[Exercise]: Return all lines of the listing below that carry the word "knowledge".

<<<<

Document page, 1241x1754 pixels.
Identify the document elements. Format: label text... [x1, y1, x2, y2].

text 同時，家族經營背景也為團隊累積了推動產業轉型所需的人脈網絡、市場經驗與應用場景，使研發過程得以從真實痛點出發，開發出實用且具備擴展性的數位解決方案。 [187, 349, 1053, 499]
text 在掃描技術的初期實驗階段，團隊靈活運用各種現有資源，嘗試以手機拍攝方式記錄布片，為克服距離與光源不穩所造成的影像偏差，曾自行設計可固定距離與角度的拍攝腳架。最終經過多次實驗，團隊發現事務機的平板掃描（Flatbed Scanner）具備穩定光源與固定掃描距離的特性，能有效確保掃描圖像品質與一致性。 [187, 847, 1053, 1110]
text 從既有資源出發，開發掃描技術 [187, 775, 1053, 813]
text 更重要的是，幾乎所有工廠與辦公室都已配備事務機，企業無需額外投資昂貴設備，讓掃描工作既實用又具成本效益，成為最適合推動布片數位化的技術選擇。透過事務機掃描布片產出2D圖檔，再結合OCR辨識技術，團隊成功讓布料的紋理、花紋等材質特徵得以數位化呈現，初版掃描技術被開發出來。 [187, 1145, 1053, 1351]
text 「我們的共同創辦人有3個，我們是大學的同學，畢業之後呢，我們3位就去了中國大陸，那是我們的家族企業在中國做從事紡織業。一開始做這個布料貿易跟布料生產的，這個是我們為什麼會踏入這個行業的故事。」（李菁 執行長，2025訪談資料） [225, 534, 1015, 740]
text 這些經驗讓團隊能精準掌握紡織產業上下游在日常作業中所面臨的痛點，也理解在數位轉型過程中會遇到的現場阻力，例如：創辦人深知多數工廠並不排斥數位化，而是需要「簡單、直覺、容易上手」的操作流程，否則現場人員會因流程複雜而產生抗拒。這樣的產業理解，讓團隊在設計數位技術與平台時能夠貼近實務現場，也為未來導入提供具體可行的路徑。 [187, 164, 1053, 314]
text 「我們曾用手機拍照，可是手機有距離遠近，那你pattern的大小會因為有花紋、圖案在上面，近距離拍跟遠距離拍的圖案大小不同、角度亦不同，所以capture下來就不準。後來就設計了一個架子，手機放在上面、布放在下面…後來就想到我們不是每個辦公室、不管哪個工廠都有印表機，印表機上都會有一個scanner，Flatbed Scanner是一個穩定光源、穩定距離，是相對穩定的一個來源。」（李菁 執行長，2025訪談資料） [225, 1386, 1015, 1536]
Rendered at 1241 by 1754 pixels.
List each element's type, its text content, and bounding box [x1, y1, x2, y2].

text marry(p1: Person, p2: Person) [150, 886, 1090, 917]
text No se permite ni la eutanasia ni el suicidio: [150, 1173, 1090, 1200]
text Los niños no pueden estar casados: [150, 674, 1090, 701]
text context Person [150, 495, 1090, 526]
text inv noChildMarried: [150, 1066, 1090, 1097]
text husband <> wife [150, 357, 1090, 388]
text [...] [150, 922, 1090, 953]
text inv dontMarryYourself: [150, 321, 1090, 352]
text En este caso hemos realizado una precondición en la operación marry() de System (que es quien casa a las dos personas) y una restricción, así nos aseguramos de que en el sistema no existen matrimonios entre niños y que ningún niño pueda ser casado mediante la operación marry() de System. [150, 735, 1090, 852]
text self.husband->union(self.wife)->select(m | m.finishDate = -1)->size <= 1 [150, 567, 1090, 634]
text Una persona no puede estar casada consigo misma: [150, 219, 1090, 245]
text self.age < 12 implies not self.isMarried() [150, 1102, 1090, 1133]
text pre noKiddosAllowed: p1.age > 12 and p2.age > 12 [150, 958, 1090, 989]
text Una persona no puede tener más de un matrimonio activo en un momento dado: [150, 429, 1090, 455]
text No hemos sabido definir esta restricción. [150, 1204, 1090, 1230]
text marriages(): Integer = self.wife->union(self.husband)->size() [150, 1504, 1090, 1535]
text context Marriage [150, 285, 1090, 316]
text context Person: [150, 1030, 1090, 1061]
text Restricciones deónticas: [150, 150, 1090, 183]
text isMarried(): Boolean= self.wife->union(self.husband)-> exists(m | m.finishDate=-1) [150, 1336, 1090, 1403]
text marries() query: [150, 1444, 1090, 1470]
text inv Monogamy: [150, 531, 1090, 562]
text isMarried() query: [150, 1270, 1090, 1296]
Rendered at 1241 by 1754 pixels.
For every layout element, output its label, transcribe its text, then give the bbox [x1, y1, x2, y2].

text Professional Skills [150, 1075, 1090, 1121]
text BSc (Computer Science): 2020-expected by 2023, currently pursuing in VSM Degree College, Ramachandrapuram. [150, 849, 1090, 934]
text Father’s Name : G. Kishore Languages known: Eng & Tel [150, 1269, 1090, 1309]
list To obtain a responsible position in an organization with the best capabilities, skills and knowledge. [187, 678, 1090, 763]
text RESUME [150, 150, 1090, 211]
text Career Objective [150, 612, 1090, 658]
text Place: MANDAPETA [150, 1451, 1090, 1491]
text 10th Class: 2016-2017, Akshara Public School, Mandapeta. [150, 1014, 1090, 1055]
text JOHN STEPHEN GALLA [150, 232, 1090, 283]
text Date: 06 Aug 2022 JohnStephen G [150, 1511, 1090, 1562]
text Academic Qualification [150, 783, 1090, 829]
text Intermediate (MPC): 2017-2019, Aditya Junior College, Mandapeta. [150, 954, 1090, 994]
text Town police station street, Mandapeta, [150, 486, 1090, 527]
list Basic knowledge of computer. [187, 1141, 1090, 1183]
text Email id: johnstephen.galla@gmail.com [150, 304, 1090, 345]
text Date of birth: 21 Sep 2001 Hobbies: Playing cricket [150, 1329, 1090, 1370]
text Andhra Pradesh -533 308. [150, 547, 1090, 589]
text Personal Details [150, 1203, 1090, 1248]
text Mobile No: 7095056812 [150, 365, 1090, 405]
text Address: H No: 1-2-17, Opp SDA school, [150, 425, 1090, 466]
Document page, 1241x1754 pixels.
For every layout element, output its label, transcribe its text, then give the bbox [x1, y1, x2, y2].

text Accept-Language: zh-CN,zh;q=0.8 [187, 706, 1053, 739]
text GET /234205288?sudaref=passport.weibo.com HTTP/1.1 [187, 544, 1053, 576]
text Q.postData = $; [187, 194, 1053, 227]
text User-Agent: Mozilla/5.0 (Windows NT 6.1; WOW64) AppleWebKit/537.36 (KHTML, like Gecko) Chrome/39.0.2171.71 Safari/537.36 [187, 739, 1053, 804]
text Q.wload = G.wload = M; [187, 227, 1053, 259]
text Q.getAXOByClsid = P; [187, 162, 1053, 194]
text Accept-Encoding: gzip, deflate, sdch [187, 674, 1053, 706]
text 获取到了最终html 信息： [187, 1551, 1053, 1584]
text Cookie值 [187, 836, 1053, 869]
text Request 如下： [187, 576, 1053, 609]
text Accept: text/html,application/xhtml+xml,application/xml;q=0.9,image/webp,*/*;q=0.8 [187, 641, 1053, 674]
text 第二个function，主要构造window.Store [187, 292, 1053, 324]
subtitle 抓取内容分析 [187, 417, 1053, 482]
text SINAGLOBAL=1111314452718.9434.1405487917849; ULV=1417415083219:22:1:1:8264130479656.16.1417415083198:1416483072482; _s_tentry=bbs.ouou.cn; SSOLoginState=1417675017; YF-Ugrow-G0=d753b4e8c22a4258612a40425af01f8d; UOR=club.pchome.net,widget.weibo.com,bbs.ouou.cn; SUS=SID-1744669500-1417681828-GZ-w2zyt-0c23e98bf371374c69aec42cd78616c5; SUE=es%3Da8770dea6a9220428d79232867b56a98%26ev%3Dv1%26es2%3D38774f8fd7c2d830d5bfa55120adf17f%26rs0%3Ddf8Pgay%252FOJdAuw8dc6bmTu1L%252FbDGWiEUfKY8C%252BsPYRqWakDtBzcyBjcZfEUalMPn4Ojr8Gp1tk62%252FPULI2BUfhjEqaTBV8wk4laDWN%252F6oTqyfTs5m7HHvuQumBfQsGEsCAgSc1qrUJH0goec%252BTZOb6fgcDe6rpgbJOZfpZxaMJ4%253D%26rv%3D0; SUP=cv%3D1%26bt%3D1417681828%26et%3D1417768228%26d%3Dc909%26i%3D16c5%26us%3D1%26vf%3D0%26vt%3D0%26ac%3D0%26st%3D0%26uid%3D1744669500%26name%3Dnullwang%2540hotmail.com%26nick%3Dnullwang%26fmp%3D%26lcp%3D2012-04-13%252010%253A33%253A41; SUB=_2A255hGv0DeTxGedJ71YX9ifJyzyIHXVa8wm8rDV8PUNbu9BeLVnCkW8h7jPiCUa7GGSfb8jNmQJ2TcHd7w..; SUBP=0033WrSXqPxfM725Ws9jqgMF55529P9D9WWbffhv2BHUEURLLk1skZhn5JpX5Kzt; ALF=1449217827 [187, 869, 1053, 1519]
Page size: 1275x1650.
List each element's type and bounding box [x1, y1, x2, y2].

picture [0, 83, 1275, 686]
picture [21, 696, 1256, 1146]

>>>>

[Written response]:
list To obtain a responsible position in an organization with the best capabilities, skills and knowledge. [187, 678, 1090, 763]
list Basic knowledge of computer. [187, 1141, 1090, 1183]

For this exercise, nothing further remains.